New England Fish Co. v. Western Pioneer, Inc.

509 F. Supp. 865 (1981)

NEW ENGLAND FISH COMPANY and American Motorists Insurance Company, Plaintiffs,
v.
WESTERN PIONEER, INC.; East Point Seafoods, Inc. et al.; and Queen Fisheries, Inc., Defendants.

No. C78-689B.

United States District Court, W. D. Washington.

February 26, 1981.

*866 Michael H. Williamson of Madden, Poliak, MacDougall & Williamson, Seattle, Wash., for plaintiffs.

Richard L. Phillips of Moriarty, Mikkelborg, Broz, Wells & Fryer, Seattle, Wash., for Western Pioneer, Inc.

Thomas W. Huber of Helsell, Fetterman, Martin, Todd & Hokanson, Seattle, Wash., for Point Seafoods, Inc. and Queen Fisheries, Inc.

MEMORANDUM OF DECISION

BEEKS, District Judge.

This is an action for damage to 2,513 cases of king crab occurring on a voyage of the M/V DOLPHIN. New England Fish Company (NEFCO) and its insurance carrier seek recovery against Western Pioneer, Inc. (Western) and Queen Fisheries, Inc. (Queen) who are respectively the owner/operator and time charterer of the vessel. Defendants admit that the crab was damaged during the voyage but contend that plaintiffs are either estopped from recovery against them or have waived the right thereto. Trial was had before this court on January 20, 1981.

BACKGROUND

In October of 1977, Queen was using the DOLPHIN to transport fish and related cargo between Kodiak, Alaska and Seattle, Washington. On October 4, NEFCO and Pan Alaska Fisheries (Pan Alaska) learned that there was available cargo space on the DOLPHIN for a trip commencing at Kodiak on that day. Each independently requested permission from Queen to ship its cargo aboard the vessel.

A representative of Frank B. Hall & Co., insurance brokers, acting on behalf of Queen, contacted NEFCO and Pan Alaska by telephone and informed each of them that the vessel would accept the cargo for shipment but only if each would (1) agree to have Queen and Western named as additional insureds on its cargo insurance policy, and (2) obtain waivers of subrogation from its insurance carrier in favor of Queen and Western. Both NEFCO and Pan Alaska gave oral assurances during the telephone conversations that these requirements would be met and that written confirmation was forthcoming. Thereafter, on October 4 or 5, DOLPHIN accepted the cargo and commenced its voyage.

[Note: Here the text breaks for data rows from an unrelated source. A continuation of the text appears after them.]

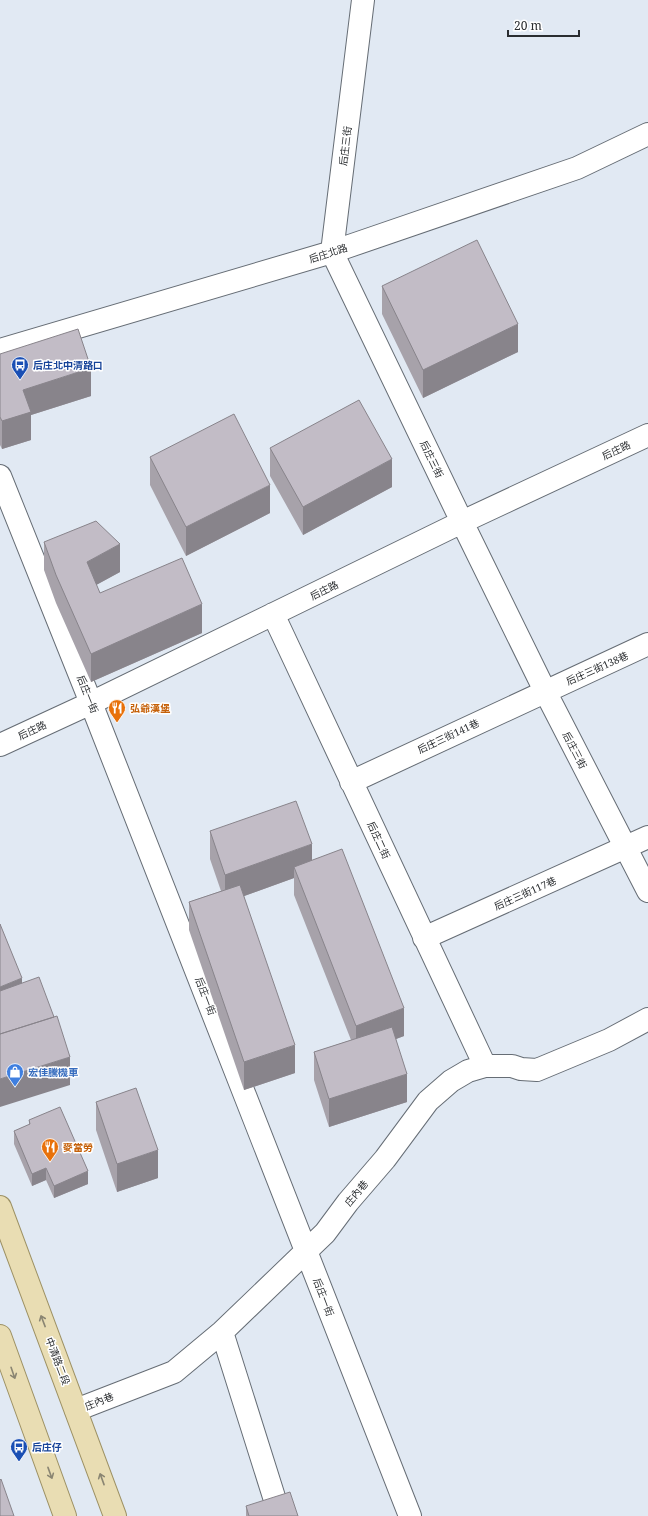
<svg xmlns="http://www.w3.org/2000/svg" width="648" height="1516" font-family="'Noto Serif','Noto Sans TC',serif">
<style>
.lines{fill:none;stroke-linecap:round;stroke-linejoin:round}
.street-casing{stroke:#666d75;stroke-width:24}
.primary-casing{stroke:#9d9164;stroke-width:24}
.street{stroke:#fff;stroke-width:22}
.primary{stroke:#e9ddb3;stroke-width:22}
.wall{fill:#a7a2aa}
.shaded-wall{fill:#88848b}
.building{fill:#c2bcc6;stroke:#88848b}
.oneway{stroke:#8a8572}
.labels{text-anchor:middle;dominant-baseline:central;stroke-width:3;stroke-linejoin:round;paint-order:stroke}
.street-label{font-size:10px;fill:#2a2d30;stroke:#fff}
.transit-label{font-size:10px;font-weight:bold;fill:#164399;stroke:#fff;text-anchor:start}
.food-label{font-size:10px;font-weight:bold;fill:#c56008;stroke:#fff;text-anchor:start}
.shop-label{font-size:10px;font-weight:bold;fill:#366cbe;stroke:#fff;text-anchor:start}
</style>
<rect width="100%" height="100%" fill="#e1e9f3"/>
<g class="lines">
<g class="street-casing">
<path id="street" d="M363,0L332,252L462,522L545,691L648,891
M0,350L332,252L577,168L648,134
M0,476L91,703L410,1516
M273,614L485,1066
M0,745L91,703L462,522L648,435
M351,782L648,644
M424,938L648,837
M222,1332L280,1516
M76,1410L174,1372L222,1332L325,1233L348,1202L385,1159L428,1101L451,1081L468,1071L485,1066H512L521,1069L537,1070L609,1040L648,1019"/>
</g>
<g class="primary-casing">
<path id="primary" d="M0,1207L115,1516
M0,1336L65,1516"/>
</g>
<use href="#street" class="street"/>
<use href="#primary" class="primary"/>
</g>
<path class="wall" d="M382,286L518,352L423,398L382,314Z
M0,354L91,396L31,415V440L2,449L0,445Z
M270,448L392,487L303,535L270,476Z
M150,457L270,513L186,556L150,485Z
M44,542L120,572L96,585L100,593L202,633L91,682L56,603L44,570Z
M210,831L312,860L404,1036L396,1039L407,1102L329,1127L314,1080V1052L351,1040L294,895V878L244,896L295,1073L244,1090L189,930V902L221,891L210,859Z
M96,1102L158,1178L117,1192L96,1130Z
M29,1120L88,1184L54,1198L46,1180L32,1186L14,1144V1131L29,1125Z
M246,1506L298,1516H246Z"/>
<path class="shaded-wall" d="M518,324V352L423,398V370Z
M91,368V396L31,415V440L2,449V421L23,390Z
M392,459V487L303,535V507Z
M270,485V513L186,556V527Z
M120,544V572L87,590V562Z
M202,604V633L91,682V654Z
M312,844V872L294,867V878L225,903V875Z
M22,978V990L0,999V987Z
M404,1008V1036L356,1054V1026Z
M295,1045V1073L244,1090V1062Z
M70,1057V1085L0,1107V1079Z
M407,1074V1102L329,1127V1099Z
M158,1150V1178L117,1192V1164Z
M46,1168V1180L32,1186V1174Z
M88,1171V1184L54,1198V1186Z"/>
<path class="building" d="M477,240L518,324L423,370L382,286Z
M78,329L91,368L23,390L31,412L2,421L0,417V354Z
M359,400L392,459L303,507L270,448Z
M234,414L270,485L186,527L150,457Z
M96,521L120,544L87,562L100,593L182,558L202,604L91,654L56,575L44,542Z
M296,801L312,844L225,875L210,831Z
M342,849L404,1008L356,1026L294,867Z
M240,885L295,1045L244,1062L189,902Z
M0,924L22,978L0,987Z
M39,977L54,1017L0,1034V991Z
M57,1016L70,1057L0,1079V1034Z
M392,1027L407,1074L329,1099L314,1052Z
M136,1088L158,1150L117,1164L96,1102Z
M60,1107L88,1171L54,1186L46,1168L32,1174L14,1131L30,1124L29,1120Z
M1,1479L14,1516H0V1480Z
M290,1492L298,1516H249L246,1506Z"/>
<defs><path id="oneway-shaft" d="M-6 0H5M1.5-3L5.5 0L1.5 3" fill="none" stroke-width="1.6" stroke-linecap="round" stroke-linejoin="round"/></defs>
<g class="oneway">
<use href="#oneway-shaft" transform="translate(43 1321) rotate(-111)"/>
<use href="#oneway-shaft" transform="translate(13 1373) rotate(71)"/>
<use href="#oneway-shaft" transform="translate(50 1473) rotate(70)"/>
<use href="#oneway-shaft" transform="translate(102 1479) rotate(-110)"/>
</g>
<defs>
<g id="bus-pin" transform="scale(0.9)"><path d="M0 17L-7.5 6A9.5 9.5 0 1 1 7.5 6Z" fill="#1a4fb4" stroke="#fff"/><path d="M-5-6H5V4H4V6H2V4H-2V6H-4V4H-5ZM-3.5-4V0h7V-4ZM-3.5 1.2v1.5H-2V1.2ZM2 1.2v1.5H3.5V1.2Z" fill="#fff"/></g>
<g id="restaurant-pin" transform="scale(0.9)"><path d="M0 17L-7.5 6A9.5 9.5 0 1 1 7.5 6Z" fill="#e8710a" stroke="#fff"/><path d="M-5-6h1v4h1v-4h1v4h1v-4h1v5L-1.5 .5V6h-2V.5L-5-1ZM5-6V6H3V1.5H1.5Q1.5-4 5-6Z" fill="#fff"/></g>
<g id="shop-pin" transform="scale(0.9)"><path d="M0 17L-7.5 6A9.5 9.5 0 1 1 7.5 6Z" fill="#3f7fe0" stroke="#fff"/><path d="M-5-2.5h2.3a2.7 3.5 0 0 1 5.4 0H5L5.5 6h-11ZM-1.5-2.5h3a1.5 2.3 0 0 0-3 0Z" fill="#fff"/></g>
</defs>
<g fill-rule="evenodd">
<use href="#bus-pin" x="20" y="365"/>
<use href="#restaurant-pin" x="117" y="708"/>
<use href="#shop-pin" x="15" y="1072"/>
<use href="#restaurant-pin" x="50" y="1147"/>
<use href="#bus-pin" x="19" y="1447"/>
</g>
<g class="labels">
<g class="street-label">
<text transform="translate(345 146) rotate(-83)">后庄三街</text>
<text transform="translate(328 253) rotate(-18)">后庄北路</text>
<text transform="translate(616 450) rotate(-25)">后庄路</text>
<text transform="translate(432 459) rotate(64)">后庄三街</text>
<text transform="translate(324 590) rotate(-26)">后庄路</text>
<text transform="translate(597 668) rotate(-24)">后庄三街138巷</text>
<text transform="translate(88 694) rotate(68)">后庄一街</text>
<text transform="translate(32 730) rotate(-25)">后庄路</text>
<text transform="translate(448 736) rotate(-25)">后庄三街141巷</text>
<text transform="translate(575 750) rotate(63)">后庄三街</text>
<text transform="translate(379 840) rotate(65)">后庄二街</text>
<text transform="translate(525 893) rotate(-24)">后庄三街117巷</text>
<text transform="translate(206 996) rotate(69)">后庄一街</text>
<text transform="translate(356 1193) rotate(-50)">庄內巷</text>
<text transform="translate(324 1297) rotate(69)">后庄一街</text>
<text transform="translate(58 1361) rotate(69)">中清路二段</text>
<text transform="translate(99 1401) rotate(-22)">庄內巷</text>
</g>
<g class="transit-label">
<text x="33" y="365">后庄北中清路口</text>
<text x="32" y="1447">后庄仔</text>
</g>
<g class="food-label">
<text x="130" y="708">弘爺漢堡</text>
<text x="63" y="1147">麥當勞</text>
</g>
<g class="shop-label">
<text x="28" y="1072">宏佳騰機車</text>
</g>
</g>
<path d="M508 30v6h71v-6" fill="none" stroke="#2a2d30" stroke-width="2"/>
<text x="514" y="30" font-size="12" fill="#2a2d30" stroke="#ffffff" stroke-width="3" paint-order="stroke">20 m</text>
</svg>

The timing of subsequent events is significant. First, NEFCO's agents delayed contacting its insurer until October 10 regarding Queen's requirements for carriage. Although some doubt that the requirements would be met was raised by the insurer at this time, NEFCO did not inform Queen of this fact nor contact Queen in any way. On October 24, the vessel arrived in Seattle and it was discovered that the crab was damaged. By this time Queen had received written confirmation from Pan Alaska that it had obtained the required endorsement and waiver. It was not until November 9, however, that NEFCO's insurer informed NEFCO and Queen that it would not name Queen and Western as insureds nor waive rights of subrogation. This action was commenced a year later. Pan Alaska, because it had confirmed in writing its previous assurance, is not a party to this action.

Although defendants admit that the crab was damaged while in their custody, it is their contention that they justifiably relied upon assurances given by NEFCO that the requirements for carriage would be satisfied and hence they should not be liable for the damage. Conversely, plaintiffs contend *867 that they did not give any such assurances which could be relied upon. I find, however, that the assurances were given by NEFCO. Thus, the ultimate issue herein presented is whether the doctrine of estoppel applies to prevent plaintiffs from recovering.

ESTOPPEL

When justice demands, the well established doctrine of equitable estoppel may arise. The doctrine, in principle, holds that when one party leads another to do a thing which otherwise he would not have done, such party shall not subject that other to loss or injury by disappointing the expectations acted upon. See United States v. Georgia Pacific Co., 421 F.2d 92 (9th Cir. 1970); Associated Tabulating Services, Inc. v. Olympic Life Ins. Co., 414 F.2d 1306 (5th Cir. 1969). The elements of estoppel are as follows: (1) Words, conduct, or silence amounting to a misrepresentation of a (2) material fact by the party against whom the estoppel is asserted, and (3) the misrepresentation is not known to be false by the party asserting the estoppel, and (4) upon which misrepresentation the party relies, (5) justifiably, (6) resulting in detriment to that party. United States v. 31.45 Acres of Land, 376 F. Supp. 1277 (E.D.Wash.1974).

On the evidence presented, I find the elements of estoppel to exist. Queen would not have allowed NEFCO's crab to be shipped on DOLPHIN without the aforesaid assurances from NEFCO. Thus plaintiffs are not entitled to prevail.

WAIVER

Defendants also claim that the plaintiffs have waived their right to recovery by paying the freight due to Queen for the carriage of the crab without asserting that such payment was to be without prejudice to making any claim for damages. In view of my disposition of the estoppel issue, however, I need not address this issue.

CONCLUSION

Accordingly, plaintiffs' claim for relief against Western Pioneer, Inc. and Queen Fisheries, Inc. is dismissed with prejudice. This Memorandum of Decision shall constitute the court's findings of fact and conclusions of law pursuant to Rule 52(a) of the Federal Rules of Civil Procedure.